Honda CBR600RR - Long Test Ride
TEST RIDE - Honda
Essendo così esile non ha problemi sulle serie di curve, anche grazie alle efficienti forcelle rovesciate da 41 mm, e perfino aspettando l’ultimo momento per inserirla e piegare, non batte ciglio quando le si richiede di scendere velocemente, obbedisce e si butta di qua e di là molto veloce e precisa e dando sempre un’ottima sensazione di stabilità e sicurezza a chi la guida.

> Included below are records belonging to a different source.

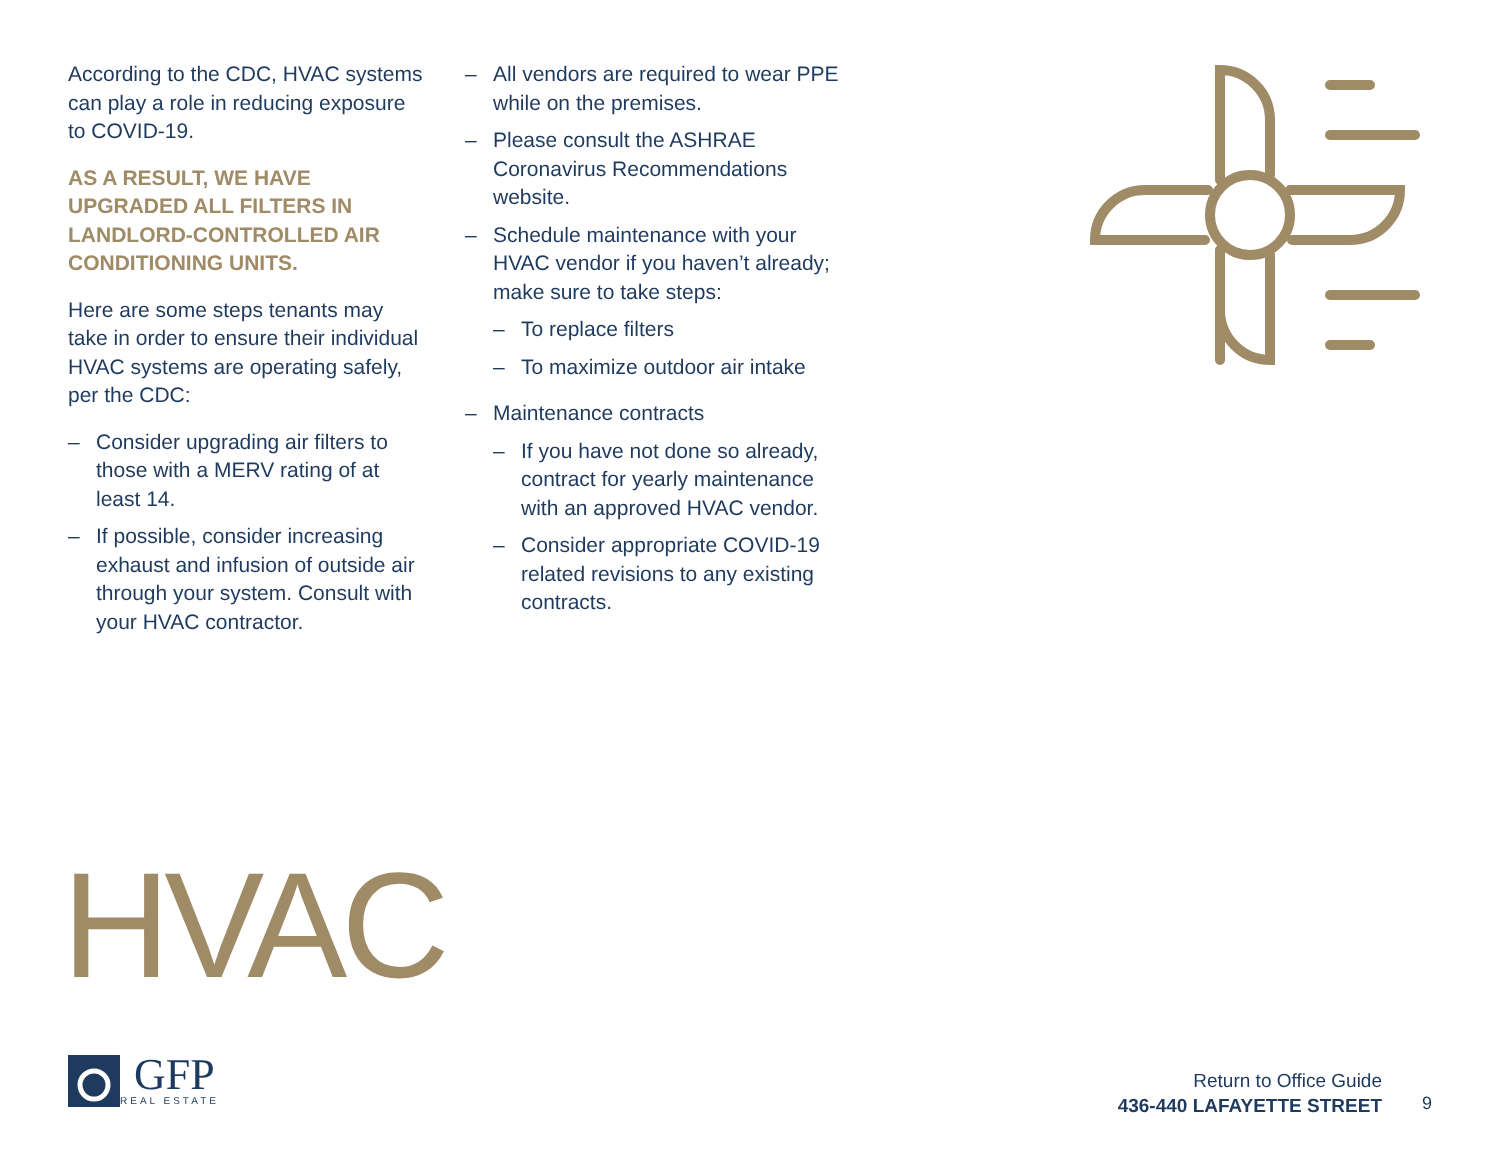According to the CDC, HVAC systems can play a role in reducing exposure to COVID-19.
AS A RESULT, WE HAVE UPGRADED ALL FILTERS IN LANDLORD-CONTROLLED AIR CONDITIONING UNITS.
Here are some steps tenants may take in order to ensure their individual HVAC systems are operating safely, per the CDC:
– Consider upgrading air filters to those with a MERV rating of at least 14.
– If possible, consider increasing exhaust and infusion of outside air through your system. Consult with your HVAC contractor.
– All vendors are required to wear PPE while on the premises.
– Please consult the ASHRAE Coronavirus Recommendations website.
– Schedule maintenance with your HVAC vendor if you haven’t already; make sure to take steps:
– To replace filters
– To maximize outdoor air intake
– Maintenance contracts
– If you have not done so already, contract for yearly maintenance with an approved HVAC vendor.
– Consider appropriate COVID-19 related revisions to any existing contracts.
HVAC
GFP
REAL ESTATE
Return to Office Guide
436-440 LAFAYETTE STREET
9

Lo sbacchettamento è vietato e per essere sicuri che non avvenga neanche ad elevate velocità o nei tornanti più stretti, è stato inserito l’ammortizzatore di sterzo elettronico brevettato Honda (HESD) che, di fatto, tiene sempre l’anteriore ben stabile ed ancorato all’asfalto.
Il vero problema di questa moto, quando la si usa al di fuori della pista almeno, è il richiamo della sua voce. Come detto comincia con l’emettere un suono quasi elettronico, costante e crescente, che introduce le sue reali capacità canore: non sarà infatti necessario cambiare lo scarico per avere un suono più bello di quello originale, perché superati gli 8000 giri, la piccola RR comincia a urlare e incantare con il suo grido di battaglia in tonalità Si Maggiore. Unica avvertenza: state attenti, perché come voi rimarrete incantati dal suo suono, così i carabinieri dietro la curva sentiranno il “mostro” arrivare e prepareranno la paletta.
I freni, doppio disco da 310 mm con pinze ad attacco radiale a 4 pistoncini davanti e disco da 220 mm al posteriore, assicurano frenate rapide e stabili e sono assolutamente indispensabili per poter governare i 120 cv di cui dispone.